Thursday, March 2, 2017

Germany's annual "no, they are not poor" neoliberal media blitz

No one in their right mind would claim that there is a generally agreed definition of what being poor means. For an overview on "Extreme Poverty", using World Bank data, the very cool website "Our World in Data", has great charts that show a decline in "extreme poverty". Check them out

The annual neoliberal blitz we are talking about has nothing to do with this. It comes as a reflexive knee jerk when German charities publish their annual report on looming poverty in Germany.

All German media outlets cover the report to different degrees of detail. A fairly good overview of the key indicators can be found in this Zeit article.

To save you the effort, here is the gist of the new report: In 2015, some 15.7% of Germans, which translates into 12.9 million people, made less than 60% of the median income. The 60% is the report's criterion for "threatened by poverty". For a single adult, that's 942 Euros a month, for a family with two children under 14, it is 1978 Euros.

The overall result: the number of Germans threatened by poverty is at another record high.
There are huge differences for different segments of the population, with older unemployed people and single parents among the best known precarious groups.

The report does a very good job of explaining how the numbers came about, what went into them and what didn't. Poverty, or looming poverty, is an emotional subject at any time, but even more so in an election year that recently saw the new Social Democrat candidate for chancellor call for easing the tight social benefits regime instituted in the early 2000s. Known as Agenda 2010, or Hartz IV for its centerpiece, it is famous for grumpy jobcenter personnel, sanctions (cuts) for the most minute deviation from the rules.

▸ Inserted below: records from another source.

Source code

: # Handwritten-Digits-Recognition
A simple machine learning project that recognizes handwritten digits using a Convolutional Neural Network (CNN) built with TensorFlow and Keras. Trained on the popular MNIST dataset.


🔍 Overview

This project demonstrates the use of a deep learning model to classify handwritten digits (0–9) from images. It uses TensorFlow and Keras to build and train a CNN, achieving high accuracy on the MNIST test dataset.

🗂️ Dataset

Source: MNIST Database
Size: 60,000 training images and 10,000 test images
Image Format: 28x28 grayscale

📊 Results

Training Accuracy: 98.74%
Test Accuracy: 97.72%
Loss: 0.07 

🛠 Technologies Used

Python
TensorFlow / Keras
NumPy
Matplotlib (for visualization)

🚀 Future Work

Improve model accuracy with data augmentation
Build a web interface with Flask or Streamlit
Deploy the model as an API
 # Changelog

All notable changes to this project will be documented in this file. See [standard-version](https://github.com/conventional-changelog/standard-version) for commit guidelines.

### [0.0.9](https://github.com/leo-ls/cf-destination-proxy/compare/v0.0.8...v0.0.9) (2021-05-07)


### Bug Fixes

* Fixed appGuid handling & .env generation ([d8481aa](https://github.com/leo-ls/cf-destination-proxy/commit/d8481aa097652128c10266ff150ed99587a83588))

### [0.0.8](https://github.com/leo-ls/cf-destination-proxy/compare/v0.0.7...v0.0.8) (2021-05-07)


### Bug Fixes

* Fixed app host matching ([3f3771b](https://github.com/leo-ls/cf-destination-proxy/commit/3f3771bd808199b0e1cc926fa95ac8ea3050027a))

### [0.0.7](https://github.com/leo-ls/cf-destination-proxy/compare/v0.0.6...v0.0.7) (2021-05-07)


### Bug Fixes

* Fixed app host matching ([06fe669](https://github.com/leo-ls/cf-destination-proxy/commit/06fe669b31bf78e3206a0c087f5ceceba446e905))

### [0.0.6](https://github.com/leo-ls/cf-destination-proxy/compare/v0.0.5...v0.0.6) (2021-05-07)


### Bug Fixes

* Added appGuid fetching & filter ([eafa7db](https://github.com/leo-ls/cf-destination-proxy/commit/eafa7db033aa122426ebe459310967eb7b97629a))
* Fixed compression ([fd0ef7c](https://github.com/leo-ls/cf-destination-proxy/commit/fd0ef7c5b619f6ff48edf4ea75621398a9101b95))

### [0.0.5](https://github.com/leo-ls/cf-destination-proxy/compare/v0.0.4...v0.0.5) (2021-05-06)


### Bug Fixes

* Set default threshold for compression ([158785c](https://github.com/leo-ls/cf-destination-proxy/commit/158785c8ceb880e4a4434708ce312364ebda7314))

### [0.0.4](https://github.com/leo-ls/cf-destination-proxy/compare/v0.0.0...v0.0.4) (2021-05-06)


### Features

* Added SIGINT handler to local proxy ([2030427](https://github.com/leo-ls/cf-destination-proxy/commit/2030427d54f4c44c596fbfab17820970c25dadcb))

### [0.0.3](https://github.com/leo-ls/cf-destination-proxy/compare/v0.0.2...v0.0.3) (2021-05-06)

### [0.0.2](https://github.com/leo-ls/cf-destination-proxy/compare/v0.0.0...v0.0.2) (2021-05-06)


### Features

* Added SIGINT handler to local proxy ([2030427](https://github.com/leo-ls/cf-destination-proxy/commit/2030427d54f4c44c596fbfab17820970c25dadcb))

But the exact findings of the report really don't matter to its critics.

While critics mostly dismiss the figure of 932 Euros as too high in comparison with other countries in their preferred apples and oranges approach, they usually don't go as far as one professor quoted in "centrist" Frankfurter Allgemeine, who called the report "nonsense and dumb".

Nobody seriously working on the subject was taking the official numbers seriously, the gentleman claimed. The charities had no interest in the real picture, because, if they had, "they would find that poverty has been declining down for years".

Note the unspecific "for years". Shouldn't a scientist be more focused if he levels a Trumpian "nonsense and dumb" attack?

So, what does the prof see as a serious approach? You'd have to determine needs, baskets of goods, and keep those up to date, he says. That's a lot of effort, which is why nobody is doing it in the first place.

Wait, did a scientist call the report nonsense and claim a few sentences down that nobody (which means himself included) does the work required to figure it out?

So, he knows that poverty has been declining but cannot back it up?

Yep.

On top of this, his claim that nobody determines needs and makes baskets of goods and services, is simply wrong.

The bare bones Hartz IV means tested benefits are assessed through a complex system of formulas and evaluation, only to come out at 409 Euros for an adult in 2017 (a hike of 5 Euros from the year before). Add to this the basic cost of rent, and lo and behold you end up pretty close to the charities' report.

Would it help to know that Germany's constitutional court has found these benefits to be too low?

What else does this year's neoliberal attack include, let's see.

Oh, students.

Yes, another expert says hundreds of thousands of students, out of the total of about 2.8 million, fall into the "controversial category of poverty", yet, students were "particularly politically active in society, rightly considering themselves the future elite".

That is a rather nefarious little statement.

Is he implying that you can be poor and politically active at the same time? Why would you want to say that, other than to say poverty isn't bad, you can have fun and be engaged?

Note he said "students" were active, not the precarious hundreds of thousands, just all students. He has no data on the behavior of the precarious ones. Maybe the only active ones are those without money trouble?

Or, more plausible, having very little money for a few years as a student and decent job prospects is very different from being, say, in your fifties, your physical health somewhat damaged from repetitive work, your mental health impacted by stress, and your prospects of being a future member of the elite long dead?

What will next year's report bring?

If inflation is a guide, more of the same. Just days ago, the official inflation figures for 2016 came out with 2.2%, wiping out the average wage increase of about 2.1%.  And the 1.2% increase in benefits? Gone before the first bank transfer.